Trade deal nears approval

The first major item for Senators is a bill that would expedite future consideration by the Congress of a U.S. trade deal with a group of Asian-Pacific nations.

Backers of the plan won a key test vote by a 62-38 margin on Thursday, moving to shut off debate on a measure sought by President Obama – but backed mainly by Republicans.

“It’s an agenda that’s good for U.S. businesses, but most importantly, good for American workers,” the President said in a meeting with his Cabinet – though a number of Democrats sternly disagree.

“Instead of getting this bill done by Memorial Day, we should get it done right,” said Sen. Sherrod Brown (D-OH), who has tried in vain to slow down the ‘fast track’ legislation.

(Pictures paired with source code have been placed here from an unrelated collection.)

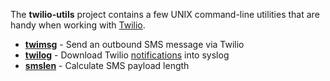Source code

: The **twilio-utils** project contains a few UNIX command-line utilities that are handy when working with [Twilio](http://www.twilio.com/).

  * **[twimsg](https://github.com/archiecobbs/twilio-utils/wiki/ManPage_twimsg)** - Send an outbound SMS message via Twilio
  * **[twilog](https://github.com/archiecobbs/twilio-utils/wiki/ManPage_twilog)** - Download Twilio [notifications](http://www.twilio.com/docs/api/rest/notification) into syslog
  * **[smslen](https://github.com/archiecobbs/twilio-utils/wiki/ManPage_smslen)** - Calculate SMS payload length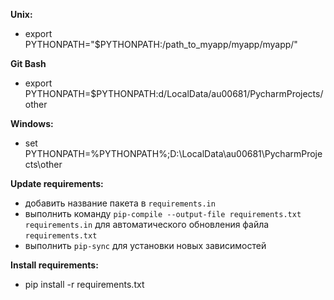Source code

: <b>Unix:</b><br>
- export PYTHONPATH="$PYTHONPATH:/path_to_myapp/myapp/myapp/"

<b>Git Bash</b>
- export PYTHONPATH=$PYTHONPATH:d/LocalData/au00681/PycharmProjects/other

<b>Windows:</b><br>
- set PYTHONPATH=%PYTHONPATH%;D:\LocalData\au00681\PycharmProjects\other

<b>Update requirements:</b><br>
- добавить название пакета в `requirements.in`
- выполнить команду `pip-compile --output-file requirements.txt requirements.in`
для автоматического обновления файла `requirements.txt`
- выполнить `pip-sync` для установки новых зависимостей

<b>Install requirements:</b><br>
- pip install -r requirements.txt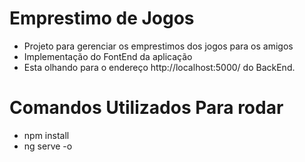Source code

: # Emprestimo de Jogos

- Projeto para gerenciar os emprestimos dos jogos para os amigos
- Implementação do FontEnd da aplicação
- Esta olhando para o endereço http://localhost:5000/ do BackEnd.



# Comandos Utilizados Para rodar

- npm install
- ng serve -o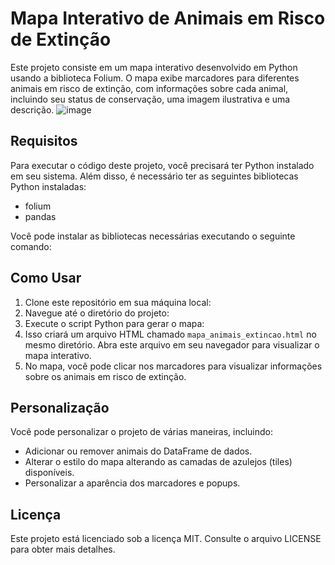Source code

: # Mapa Interativo de Animais em Risco de Extinção

Este projeto consiste em um mapa interativo desenvolvido em Python usando a biblioteca Folium. O mapa exibe marcadores para diferentes animais em risco de extinção, com informações sobre cada animal, incluindo seu status de conservação, uma imagem ilustrativa e uma descrição.
![image](https://github.com/Costanza22/Mapa-Risco-de-Extincao/assets/81304267/78cfbb69-eda5-431f-af9e-98869559c1fb)



## Requisitos

Para executar o código deste projeto, você precisará ter Python instalado em seu sistema. Além disso, é necessário ter as seguintes bibliotecas Python instaladas:

- folium
- pandas

Você pode instalar as bibliotecas necessárias executando o seguinte comando:

## Como Usar

1. Clone este repositório em sua máquina local:
2. Navegue até o diretório do projeto: 
3. Execute o script Python para gerar o mapa:
4. Isso criará um arquivo HTML chamado `mapa_animais_extincao.html` no mesmo diretório. Abra este arquivo em seu navegador para visualizar o mapa interativo.
5. No mapa, você pode clicar nos marcadores para visualizar informações sobre os animais em risco de extinção.

## Personalização
Você pode personalizar o projeto de várias maneiras, incluindo:

- Adicionar ou remover animais do DataFrame de dados.
- Alterar o estilo do mapa alterando as camadas de azulejos (tiles) disponíveis.
- Personalizar a aparência dos marcadores e popups.

## Licença
Este projeto está licenciado sob a licença MIT. Consulte o arquivo LICENSE para obter mais detalhes.





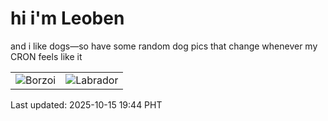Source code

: # hi i'm Leoben

and i like dogs—so have some random dog pics that change whenever my CRON feels like it

|  |  |
|--------|----------|
| ![Borzoi](https://random-dog-vercel.vercel.app/api/random-borzoi?v=1760528686) | ![Labrador](https://random-dog-vercel.vercel.app/api/random-labrador?v=1760528686) |

Last updated: 2025-10-15 19:44 PHT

NSA surveillance and Patriot Act

Facing a May 31 deadline for the expiration of several controversial provisions of the anti-terrorism Patriot Act, there was no clear path forward as Senators left the Capitol on Thursday for what lawmakers might do on terrorism surveillance.

One option was to vote for a bill approved by the House, which would rein in the bulk collection of phone records by the National Security Agency, a measure that the White House was publicly endorsing.

“We believe that the clearest path forward to making sure that the authorities that I talked about at the beginning that are so critical to our national security don’t expire is the passage of the USA Freedom Act,” said White House Press Secretary Josh Earnest.

But that plan has drawn opposition from McConnell and other key GOP Senators; they have floated the idea of a simple short-term extension of the Patriot Act.

“We’re going to be here until we do something that takes us down the road,” said Sen. Johnny Isakson (R-GA), who says he favors a short term extension of the status quo to give lawmakers more time to reach a deal.

But, the problem with that option is an obvious one – the House has already left Washington, and won’t return until after the Patriot Act provisions have expired.

“There are critical tools to the FBI that are going to sunset on June 1,” FBI Director James Comey said earlier this week, as he warned they would do more than restrain the work of the NSA.

“I am very concerned that the American people will be unprotected if this law expires,” Attorney General Loretta Lynch told CBS.

Highway funding bill also on tap

While there is a dispute over a short-term extension of the Patriot Act, that type of ‘kick-the-can-down-the-road’ plan seems likely to prevail on a major highway bill.

Senators in both parties were floating a variety of ideas this week on ways to funnel more money into road and bridge construction; the authority for that funding runs out at the end of the month.

The House has approved a two month extension. The Senate seems likely to go along with that, and try in June and July to develop some other kind of plan – though any effort to bring more money into the highway program seems likely to be attacked as a tax increase.

One note about the Senate’s schedule – this will be just the second Friday of 2015 where Senators have had roll call votes on a Friday.